31 agosto 2008

Doce Café

Havia um significado no seu café, servido fora de hora e com muito açúcar.
Ela bateu na porta do meu quarto, seus olhos tristes queriam me dizer alguma coisa, mas tudo que ela fez foi me perguntar se eu estava afim de um café.

Depois que ela foi embora liguei a TV e adormeci.

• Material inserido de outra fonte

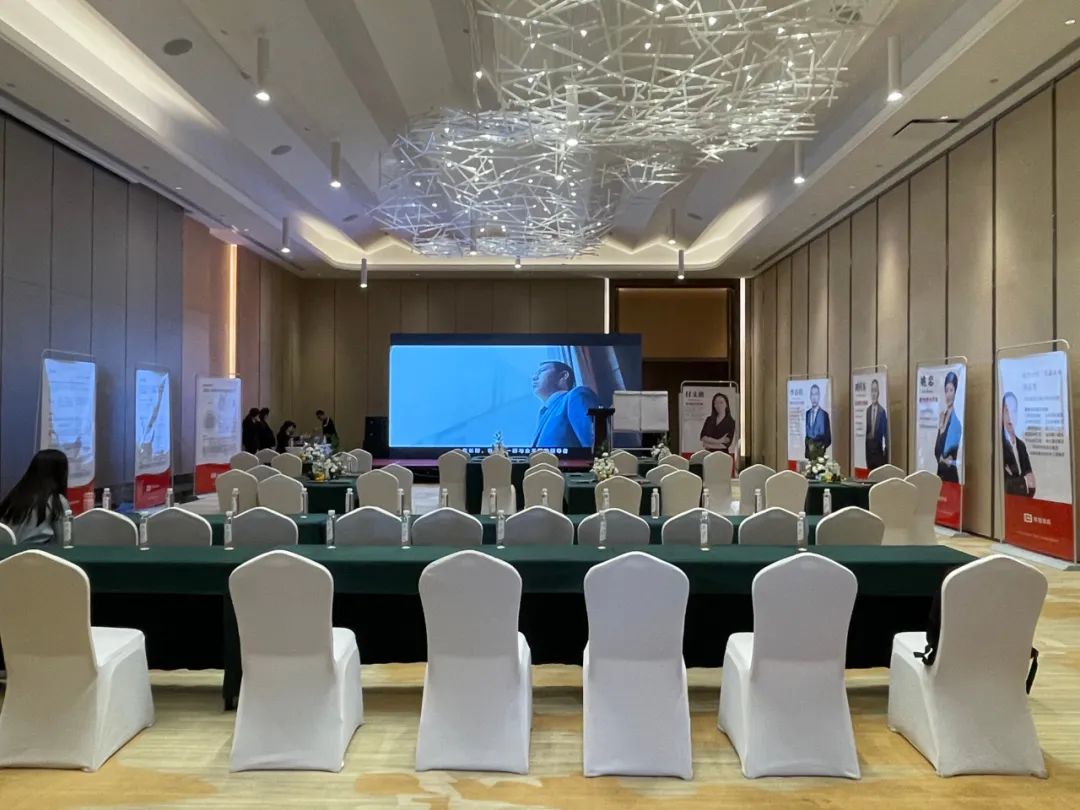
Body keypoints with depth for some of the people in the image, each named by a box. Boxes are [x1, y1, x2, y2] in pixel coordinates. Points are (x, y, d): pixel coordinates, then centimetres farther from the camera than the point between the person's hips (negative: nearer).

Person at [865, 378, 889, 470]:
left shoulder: (882, 411, -9)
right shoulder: (867, 410, 6)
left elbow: (886, 433, -6)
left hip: (879, 450, -4)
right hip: (868, 449, 4)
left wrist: (886, 451, -7)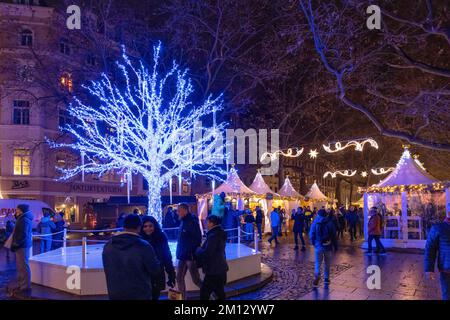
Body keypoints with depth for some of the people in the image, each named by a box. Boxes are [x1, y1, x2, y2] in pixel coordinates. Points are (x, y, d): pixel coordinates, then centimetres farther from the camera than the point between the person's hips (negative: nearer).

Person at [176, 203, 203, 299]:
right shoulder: (183, 222, 10)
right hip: (182, 256, 8)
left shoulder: (193, 222, -15)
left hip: (190, 256, -8)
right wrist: (179, 253, 13)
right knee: (179, 279, 10)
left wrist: (193, 254, -21)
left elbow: (197, 240, -18)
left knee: (196, 280, -1)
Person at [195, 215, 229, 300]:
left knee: (204, 292, -3)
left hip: (214, 269, -10)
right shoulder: (220, 233, 10)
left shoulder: (213, 236, -21)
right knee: (219, 291, 17)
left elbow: (206, 252, -24)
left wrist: (198, 250, -7)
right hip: (220, 268, 10)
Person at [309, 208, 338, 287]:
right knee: (327, 263, 15)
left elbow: (311, 234, -3)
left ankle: (317, 275, -24)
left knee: (318, 263, 0)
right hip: (328, 246, 1)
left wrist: (313, 243, 12)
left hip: (318, 246, -1)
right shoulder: (330, 223, -1)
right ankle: (326, 278, 18)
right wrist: (335, 245, 7)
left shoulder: (315, 223, -2)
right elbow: (334, 235, 0)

Era muito difícil morar numa pensão, pois apesar de ter um quarto só pra mim, não conseguia evitar as consultas que me faziam. Aquele lugar tinha um dom para hospedar depressivos, amargurados e solitários carentes. Eu os recebia com paciência, e no fundo sentia que aquilo poderia me enriquecer de algum modo como experiência de vida. Mas não era fácil, o problema não estava em recebê-los ou escutá-los madrugada adentro, o fator mais complicador era a carga de energia negativa que eles deixavam naquele espaço que significava pra mim o meu principal refúgio de privacidade. Essa negatividade gerava em mim uma dor de cabeça insuportável.

E foi assim que ela se aproximou de mim.

Muito antes daquele café ultra doce, ela me parou na entrada da pensão e me perguntou se poderia, além de lavar as minhas roupas, também passá-las. Falei pra ela que o ato de passar minhas próprias roupas funcionava pra mim como uma terapia e que também não teria como lhe pagar por isso. Ela foi enfática e disse que faria tudo pelo mesmo preço.
Eu disse sim.

Duas vezes por semana eu encontrava minhas roupas limpas e passadas em cima da cama.

Desde então nunca mais conversei com ela, somente o essencial sobre os serviços que ela prestara pra mim.

Mas aí ela bate na porta com aquela xícara na mão e tudo o que percebo são seus olhos tristes. E num sentimento de orgulho próprio, fiquei com a certeza de que ela queria me falar alguma coisa que representasse o quanto eu era atraente para ela.
Vã inocência.

Dois dias depois, entrei no quarto e minhas roupas não estavam ali, ótimo pretexto para ir falar com ela.
Cheguei na lavanderia e ela se encontrava sentada num pequeno banco de madeira.
Não enxergava seus olhos, os quais me atraíram para aquela situação patética, mas via suas pernas sob uma saia encolhida até o meio das coxas.

Como é bom morar sozinho...

Perguntei sobre minhas roupas.
Ela respondeu que foram queimadas.

Nunca mais ninguém me procurou para pedir conselhos e nunca mais senti dores de cabeça.